Rep. Bruce Cozart (R-Hot Springs), former chair of the House Education Committee and a 10-year Capitol veteran, all but admitted this week that the fight for equity in education is lost. Cozart met with a cluster of public school teachers who came to Little Rock from across the state to try to figure out what the hell is going on. Gov. Sarah Sanders continues to dangle foreboding sound bytes about “bold, conservative reform,” “education freedom accounts” and merit pay, but there’s nothing yet on paper and teachers are understandably desperate for details.

That was a week ago. Since then, of course, the sound bites have given way to a full-blown education plan that is every bit as bad as expected.

A veteran in the fight against school vouchers, Cozart is laying down his sword.

“I know you are disappointed in me, but I have been fighting vouchers for eight years and I am just tired. There is nothing I can do,” he told teachers Wednesday.

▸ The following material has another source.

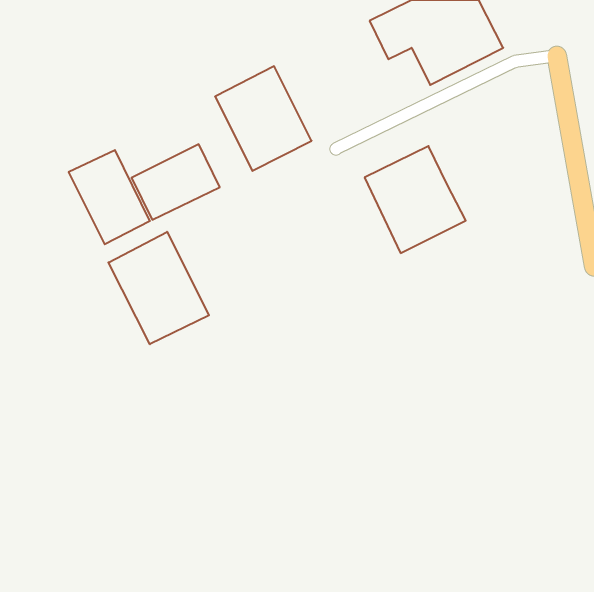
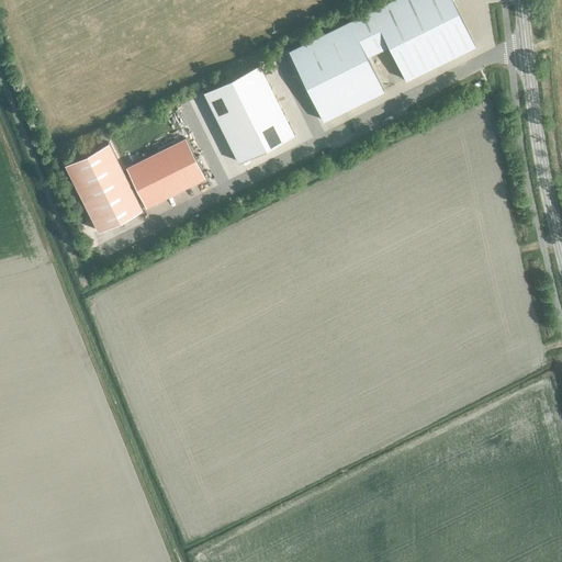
building: [365,146,466,253] -> [289,22,384,123]
building: [108,232,209,344] -> none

Did he really say this stuff? Yes! Reached by phone Friday morning, Cozart gave some lip service to what he said were the good intentions of his Republican colleagues, but confirmed the conversations.

There are other Republican advocates of public schools in the Arkansas Legislature, but they’re seemingly a dying breed. Sen. James Sturch, an educator and reliable public school champion, got primaried and lost his seat in 2022 to pro-voucher candidate John Payton. Republican Rep. Jim Wooten of Beebe is still hard at work trying to push bills to keep vouchers from widening the gap between “haves and have-nots.” A couple of Republicans recently went along with Wooten’s bill to require private schools that accept public money in the form of vouchers to issue standardized tests and admit all comers, but most Republicans in the House Education hearing did not. The bill died in committee.

Cozart’s final words in the article are not heartening.

“The rich want vouchers. That’s who this legislation is for. The rich. They want it and they are going to get it. I am sorry but that’s just the truth,” Cozart said. Sometimes saying the quiet part out loud isn’t a bad thing.